8 Indien wij zeggen, dat wij geen zonde hebben, zo verleiden wij ons zelven, en de waarheid is in ons niet.
ἐὰν εἴπωμεν ὅτι ἁμαρτίαν οὐκ ἔχομεν, ἑαυτοὺς πλανῶμεν καὶ ἡ ἀλήθεια οὐκ ἔστιν ἐν ἡμῖν.
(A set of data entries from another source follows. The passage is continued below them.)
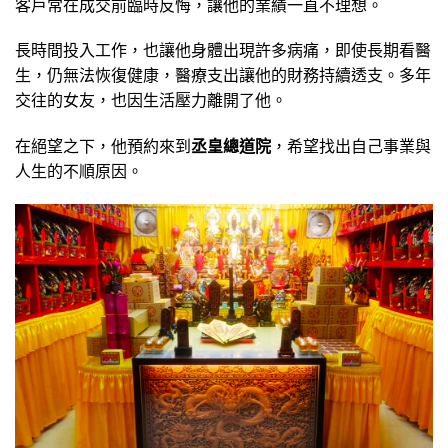
客戶常在成交前臨時反悔，讓他的業績一直不理想。
長時間投入工作，也讓他身體出現許多病痛，即使長期看醫
生，仍無法恢復健康，醫療支出讓他的財務持續透支。多年
交往的女友，也因生活壓力離開了他。
在絕望之下，他預約來到
丞皇總道院
，希望找出自己事業與
人生的不順原因。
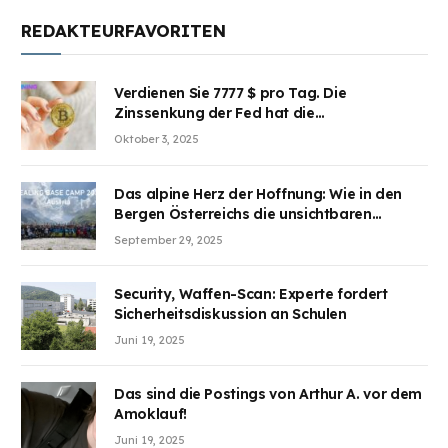
REDAKTEURFAVORITEN
Verdienen Sie 7777 $ pro Tag. Die
Zinssenkung der Fed hat die
Aufmerksamkeit des Marktes erregt.
Oktober 3, 2025
BJMINING hilft Ihnen, an den Vorteilen
teilzuhaben
Das alpine Herz der Hoffnung: Wie in den
Bergen Österreichs die unsichtbaren
Wunden des Kriegesheilen
September 29, 2025
Security, Waffen-Scan: Experte fordert
Sicherheitsdiskussion an Schulen
Juni 19, 2025
Das sind die Postings von Arthur A. vor dem
Amoklauf!
Juni 19, 2025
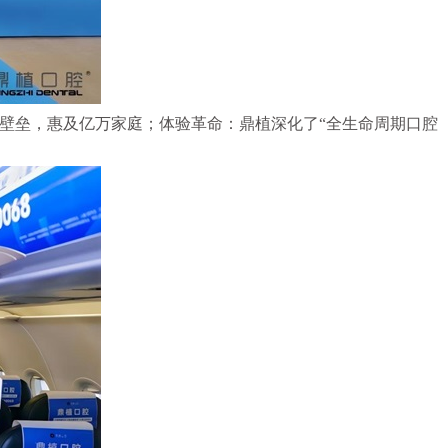
济壁垒，惠及亿万家庭；体验革命：鼎植深化了“全生命周期口腔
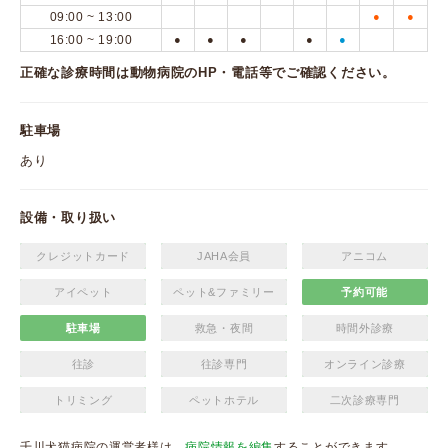
09:00 ~ 13:00
●
●
16:00 ~ 19:00
●
●
●
●
●
正確な診療時間は動物病院のHP・電話等でご確認ください。
駐車場
あり
設備・取り扱い
クレジットカード
JAHA会員
アニコム
アイペット
ペット&ファミリー
予約可能
駐車場
救急・夜間
時間外診療
往診
往診専門
オンライン診療
トリミング
ペットホテル
二次診療専門
千川犬猫病院の運営者様は、
病院情報を編集
することができます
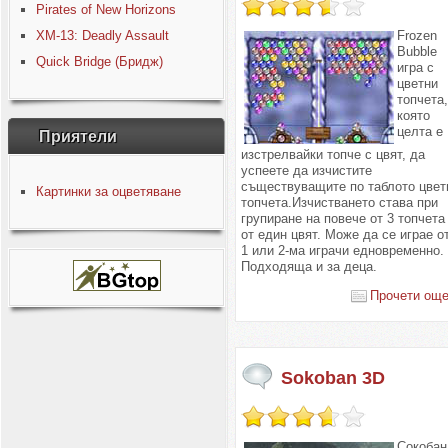
Pirates of New Horizons
XM-13: Deadly Assault
Frozen
Bubble
Quick Bridge (Бридж)
игра с
цветни
топчета,
която
целта е
Приятели
изстрелвайки топче с цвят, да
успеете да изчистите
съществуващите по таблото цвет
Картинки за оцветяване
топчета.Изчистването става при
групиране на повече от 3 топчета
от един цвят. Може да се играе о
1 или 2-ма играчи едновременно.
Подходяща и за деца.
Прочети още.
Sokoban 3D
Сокобан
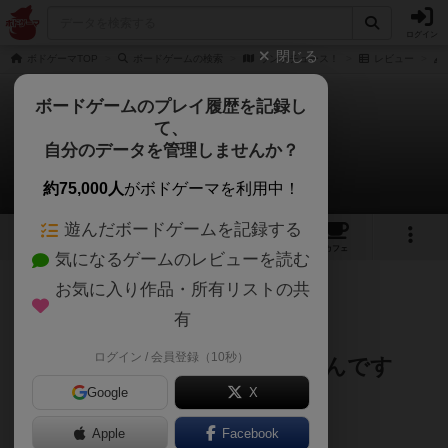
ログイン
閉じる
ボドゲーマTOP
ボードゲームの検索
ウントチュース！
レビュー
ボードゲームのプレイ履歴を記録し
て、
ウントチュース！
自分のデータを管理しませんか？
極東さんのレビュー
約75,000人
がボドゲーマを利用中！
遊んだボードゲームを記録する
6
8
28
トップ
画像
動画
レビュー
カフェ
気になるゲームのレビューを読む
お気に入り作品・所有リストの共
93名
1名
0
約2ヶ月前
有
ログイン / 会員登録（10秒）
ほなサイナラ！2位じゃダメなんです
Google
X
あのワレスの軽量級カードゲーム。
Apple
Facebook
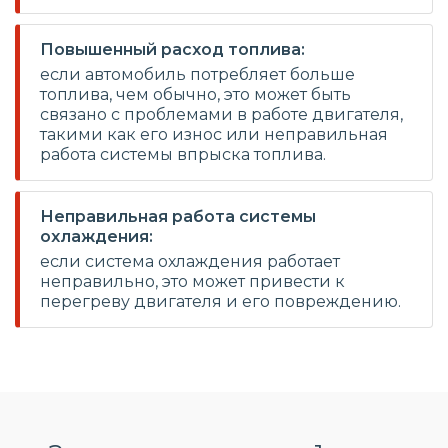
Повышенный расход топлива:
если автомобиль потребляет больше
топлива, чем обычно, это может быть
связано с проблемами в работе двигателя,
такими как его износ или неправильная
работа системы впрыска топлива.
Неправильная работа системы
охлаждения:
если система охлаждения работает
неправильно, это может привести к
перегреву двигателя и его повреждению.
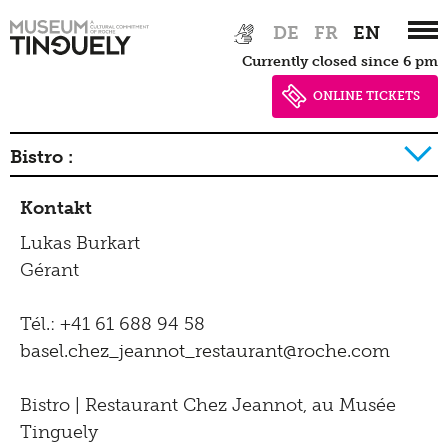
Radio Tinguely
Inclusive
Zur
Skip
Conservation
DE
FR
EN
Contact
Hauptnavigation
to
Machine Builder
Schauatelier
Currently closed since 6 pm
springen
main
Hearing
Impressum | Data
content
ONLINE TICKETS
Conference
Seeing
privacy
Tinguely Studies
Bistro :
Walking
Data privacy policy
100 Years Jean Tinguely
Learning
Bistro
Kontakt
Offre
Brunch
Contact
Soirée Truffes
Newsletter
Lukas Burkart
Inclusive culture
Soirée Truffes
Picknick
Offering
Gérant
Brunch
Tél.: +41 61 688 94 58
basel.
chez_jeannot_restaurant@roche.
com
Picknick
Contact
Bistro | Restaurant Chez Jeannot, au Musée
Tinguely
Bistro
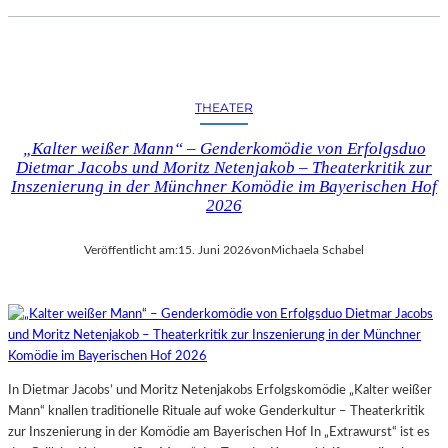
THEATER
„Kalter weißer Mann“ – Genderkomödie von Erfolgsduo
Dietmar Jacobs und Moritz Netenjakob – Theaterkritik zur
Inszenierung in der Münchner Komödie im Bayerischen Hof
2026
Veröffentlicht am:
15. Juni 2026
von
Michaela Schabel
In Dietmar Jacobs’ und Moritz Netenjakobs Erfolgskomödie „Kalter weißer
Mann“ knallen traditionelle Rituale auf woke Genderkultur – Theaterkritik
zur Inszenierung in der Komödie am Bayerischen Hof In „Extrawurst“ ist es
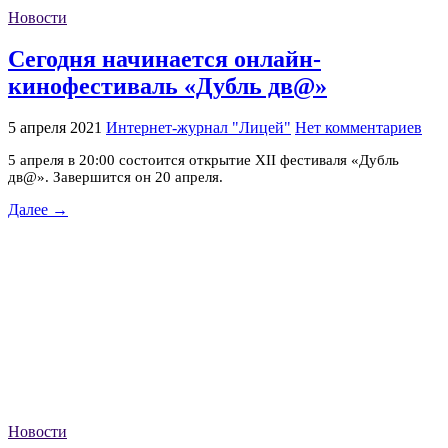
Новости
Сегодня начинается онлайн-
кинофестиваль «Дубль дв@»
5 апреля 2021
Интернет-журнал "Лицей"
Нет комментариев
5 апреля в 20:00 состоится открытие XII фестиваля «Дубль
дв@». Завершится он 20 апреля.
Далее →
Новости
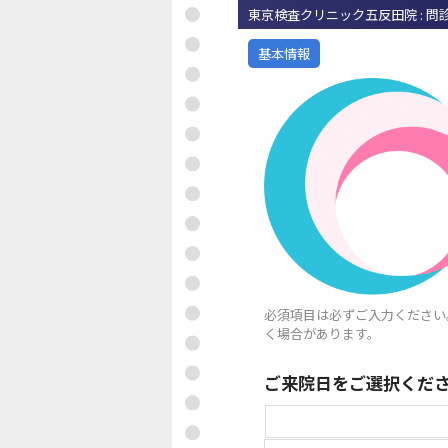
東京検査クリニック五反田院 : 問
基本情報
必須項目は必ずご入力ください
く場合があります。
ご来院日をご選択くだ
9 Indien wij onze zonden belijden, Hij is getrouw en rechtvaardig, dat Hij ons de zonden vergeve, en ons reinige van alle ongerechtigheid.
ἐὰν ὁμολογῶμεν τὰς ἁμαρτίας ἡμῶν, πιστός ἐστιν καὶ δίκαιος ἵνα ἀφῇ ἡμῖν τὰς ἁμαρτίας καὶ καθαρίσῃ ἡμᾶς ἀπὸ πάσης ἀδικίας.
10 Indien wij zeggen, dat wij niet gezondigd hebben, zo maken wij Hem tot een leugenaar, en Zijn woord is niet in ons.
ἐὰν εἴπωμεν ὅτι οὐχ ἡμαρτήκαμεν, ψεύστην ποιοῦμεν αὐτὸν καὶ ὁ λόγος αὐτοῦ οὐκ ἔστιν ἐν ἡμῖν.